TPU Architecture

The following is the architecture of Sophon TPU BM1684x.

Sophon TPU has a multi-core architecture. Each core is called a Neural network Processing Unit (NPU). There is an independent memory and many kinds of Execution Units (EU) in each NPU.

All NPUs execute instructios in the form of Single Instruction Multiple Data (SIMD). At a certain moment, all NPUs will execute the same instructions, but the data on each NPU is different.

The memory inside each NPU is called local memory, and the EUs can only access local memory. The data needs to be copied from system memory (usually global memory) to NPU local memory by GDMA before it can be accessed by EUs.

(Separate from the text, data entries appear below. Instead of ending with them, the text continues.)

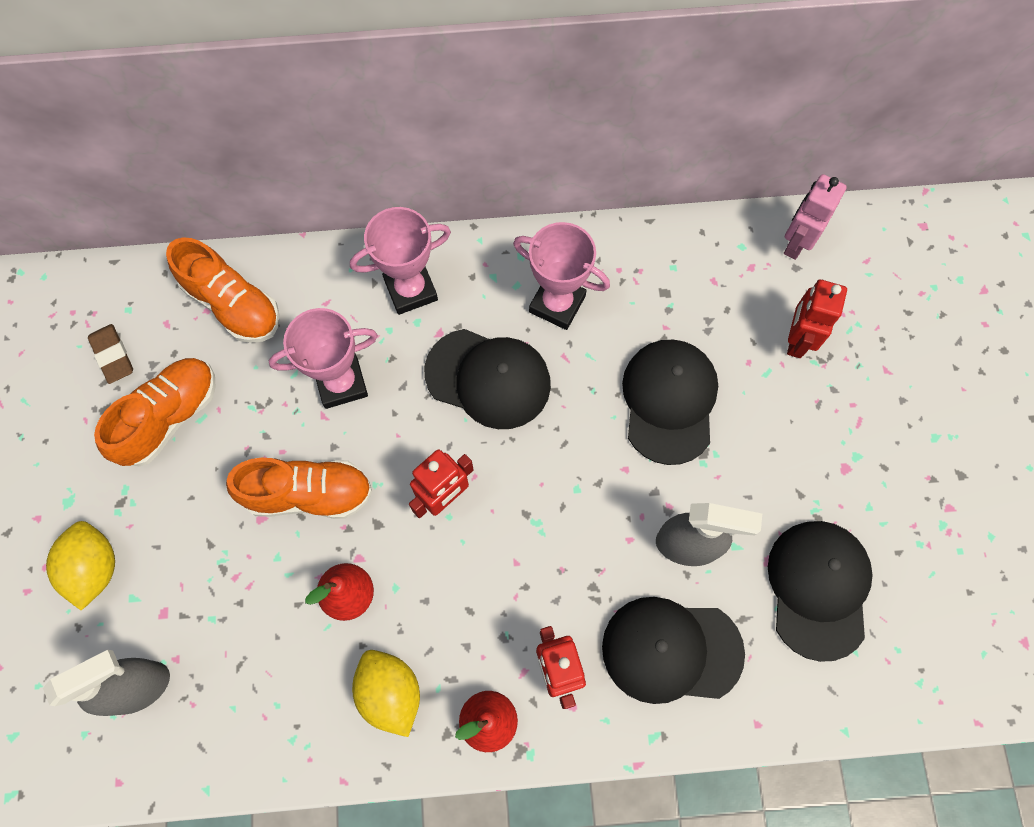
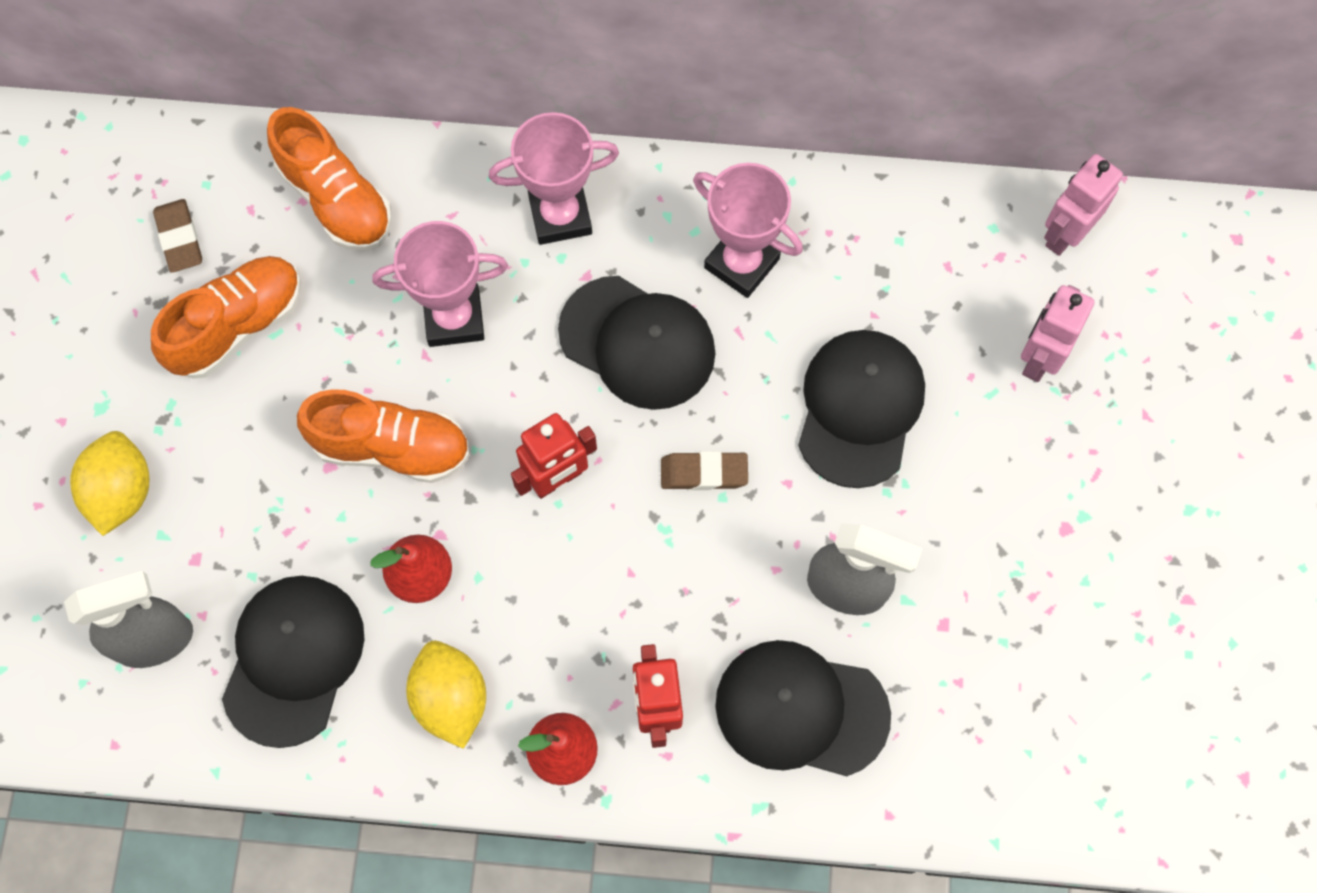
camera: 10 degrees right, 0 degrees up
(559, 472) = (704, 473): none -> brown eraser
(796, 340) = (1038, 358): red robot -> pink robot
(818, 588) = (999, 668): black cap -> black cap (293, 659)

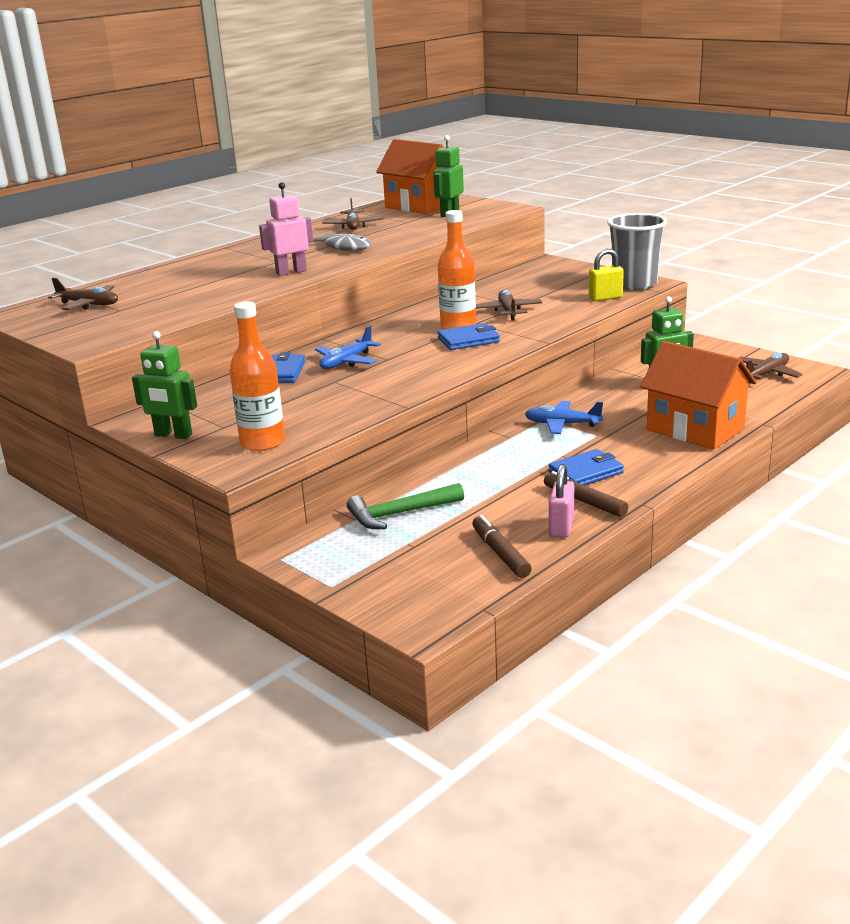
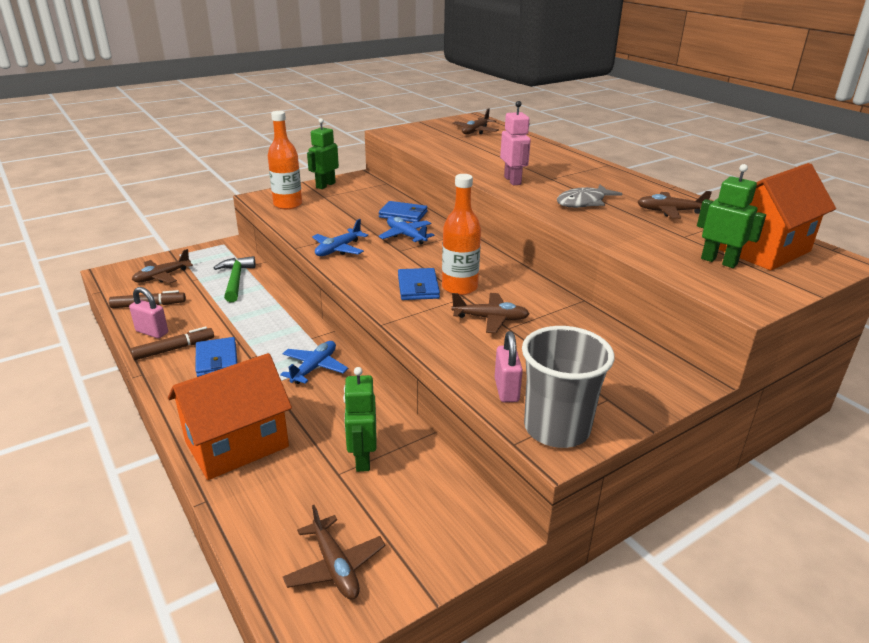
camera: 100 degrees right, 5 degrees up
(401, 385) = (338, 249): none -> blue plane
(413, 573) = (162, 276): none -> brown plane
(605, 298) = (506, 390): yellow padlock -> pink padlock

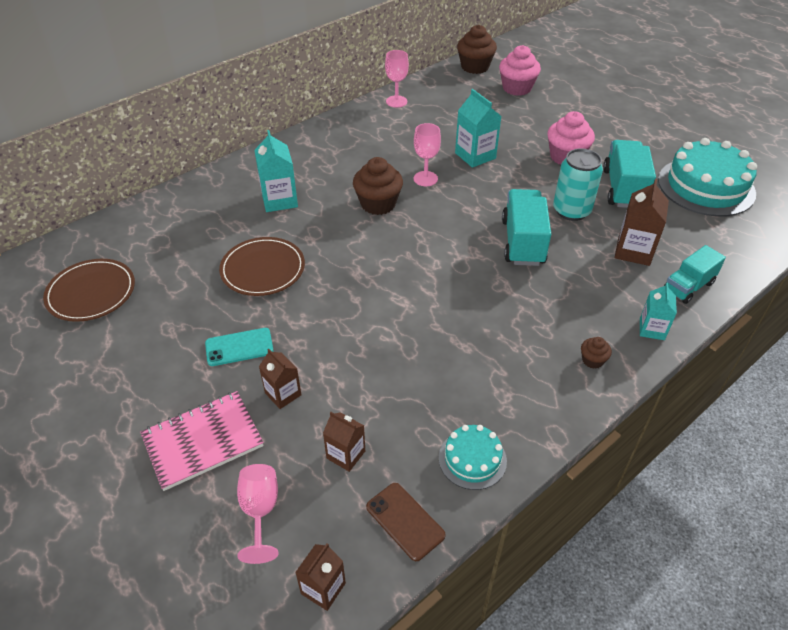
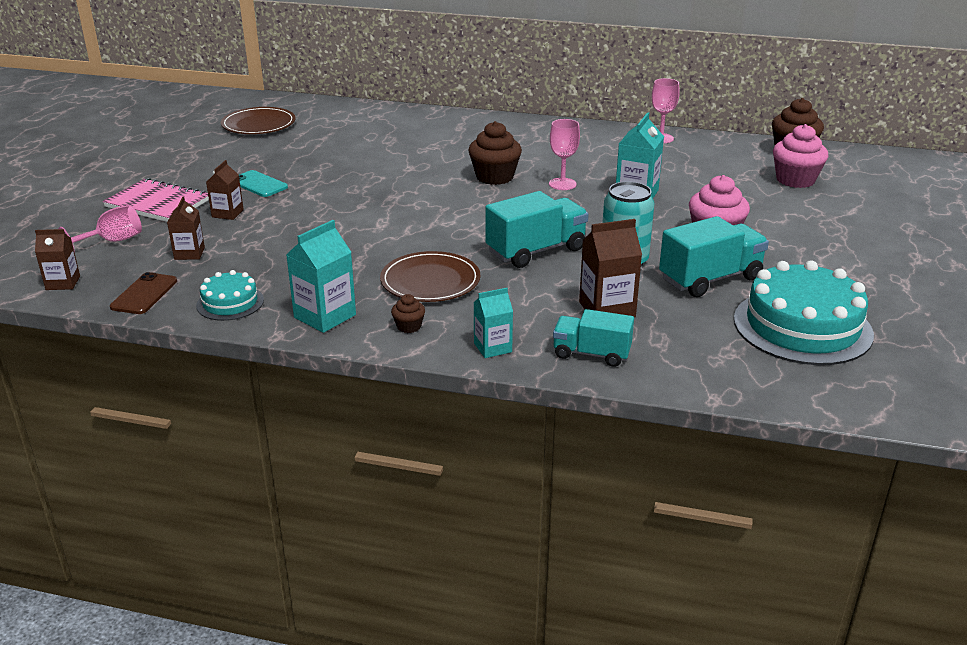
camera: 55 degrees right, 15 degrees down
(263, 269) = (352, 164): brown plate -> brown plate (430, 281)
(279, 200) = (442, 142): turquoise carton -> turquoise carton (325, 316)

CDMA, GDMA and BDC can run in parallel.

The calculation acceleration of TPU is usually divided into the following steps:

Copy the data from the host-side memory to the TPU’s system memory (global memory).

Copy the data from system memory (global memory) to local memory.

Calculate the data from local memory, and return the calculation result to local memory.

Copy the results from local memory back to global memory.

Copy the results from global memory back to the host-side memory.

Memory Types

The TPU contains the following memory types:

System Memory

Global Memory: Off-chip memory (DDR).

L2-SRAM: On-chip memory, it can be used as intermediate cache.

Local Memory : On-chip memory, it is mainly used to store the data for BDC.